15 Apr 2021
Two people were charged with using a New York state employees credit union to process more than $1 billion in suspect financial transactions while failing to file suspicious-activity reports or maintain adequate anti-money-laundering controls.
Gyanendra Asre, 53, and Hanan Ofer, 67, persuaded the New York State Employees Federal Credit Union to let them process the transactions, saying they had expertise in anti-money-laundering measures, according to federal prosecutors. Both were 25% equity owners of the credit union at the time and had a history of working in compliance at U.S. financial institutions, according to the indictment. The credit union wasn’t charged.
The defendants “devised a scheme to bring lucrative and high-risk, international financial business lines to small, unsophisticated financial institutions,” according to the indictment. They “then caused the transfer of hundreds of millions of dollars from high-risk foreign jurisdictions” through the credit union without putting proper anti-money-laundering protections in place, the U.S. alleges.

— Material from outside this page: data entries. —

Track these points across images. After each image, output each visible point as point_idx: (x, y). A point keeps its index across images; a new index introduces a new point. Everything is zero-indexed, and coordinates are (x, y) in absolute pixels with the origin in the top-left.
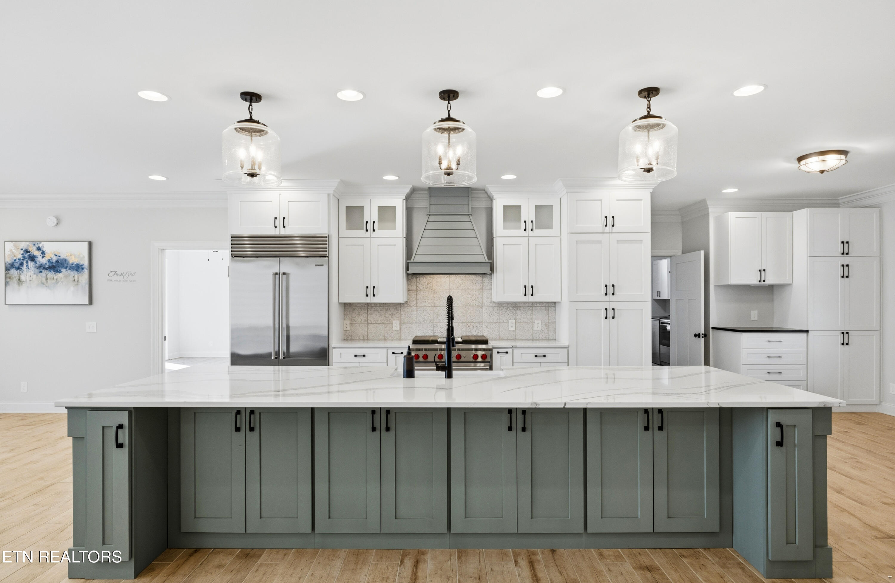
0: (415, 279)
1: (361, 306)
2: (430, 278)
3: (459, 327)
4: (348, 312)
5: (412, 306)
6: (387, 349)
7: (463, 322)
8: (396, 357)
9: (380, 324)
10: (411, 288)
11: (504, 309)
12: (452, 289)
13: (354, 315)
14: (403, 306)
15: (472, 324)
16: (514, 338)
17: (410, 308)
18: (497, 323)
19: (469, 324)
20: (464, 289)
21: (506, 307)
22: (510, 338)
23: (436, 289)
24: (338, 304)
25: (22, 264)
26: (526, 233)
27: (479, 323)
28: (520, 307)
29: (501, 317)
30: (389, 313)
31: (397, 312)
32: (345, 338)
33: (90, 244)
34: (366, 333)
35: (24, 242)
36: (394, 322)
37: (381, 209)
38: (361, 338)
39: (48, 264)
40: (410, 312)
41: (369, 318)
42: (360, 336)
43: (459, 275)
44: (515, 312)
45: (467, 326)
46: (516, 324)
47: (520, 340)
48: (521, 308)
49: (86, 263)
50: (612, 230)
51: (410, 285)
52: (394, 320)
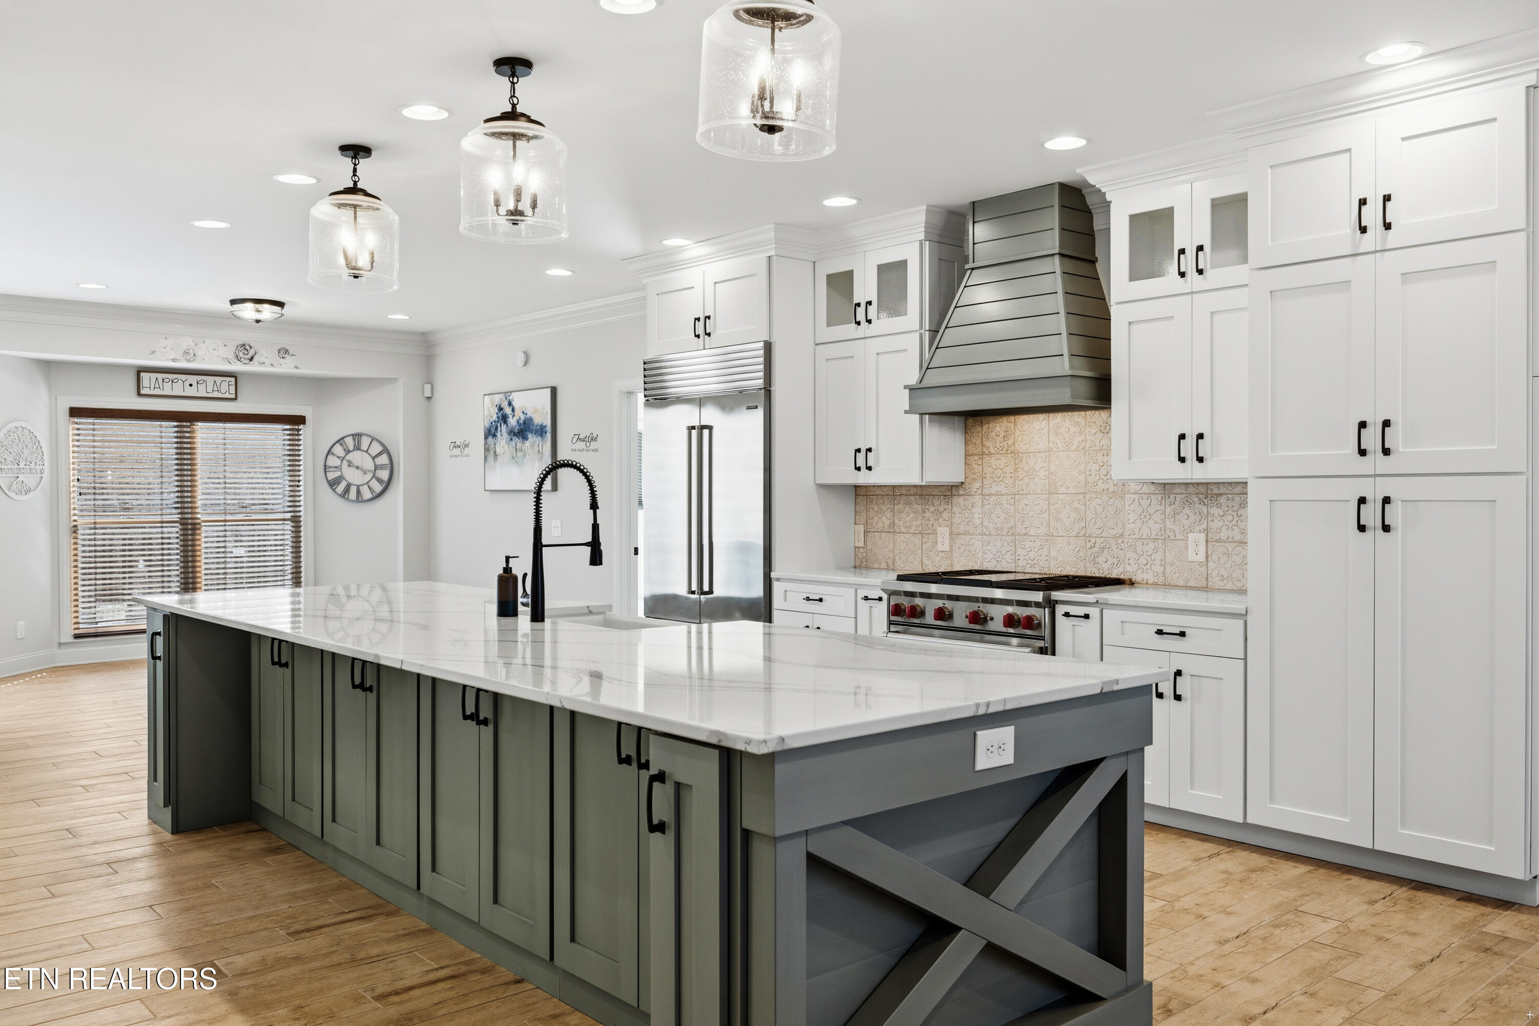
0: (979, 429)
1: (883, 493)
2: (1009, 425)
3: (1070, 547)
4: (862, 508)
5: (973, 493)
6: (856, 587)
7: (1077, 536)
8: (871, 607)
9: (915, 535)
10: (971, 449)
11: (1177, 503)
12: (1055, 449)
13: (872, 514)
14: (956, 493)
15: (1099, 541)
16: (1203, 583)
17: (970, 498)
18: (1159, 541)
19: (1093, 540)
20: (1080, 448)
21: (1183, 496)
22: (1191, 583)
23: (1021, 451)
24: (814, 486)
25: (496, 429)
26: (1186, 282)
27: (1115, 537)
28: (1220, 495)
29: (1169, 524)
30: (932, 509)
31: (946, 506)
32: (857, 565)
33: (554, 391)
34: (891, 555)
35: (498, 395)
36: (940, 530)
37: (883, 269)
38: (884, 565)
39: (517, 427)
40: (970, 507)
41: (896, 521)
42: (882, 561)
43: (1070, 413)
44: (1204, 509)
45: (1089, 545)
46: (1209, 544)
47: (1219, 590)
48: (1223, 500)
49: (548, 423)
50: (1384, 240)
51: (969, 443)
52: (940, 526)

The indictment, which cites Mexico as a key jurisdiction for the transactions, stops short of accusing the two of knowingly laundering money. But it alleges the transactions they processed — which included accepting hundreds of millions of dollars in bulk U.S. dollar deposits from a Mexican bank and then wiring the funds to that bank’s U.S. accounts — had red flags that should have prompted them to report the transactions to U.S. authorities and demand more information about them.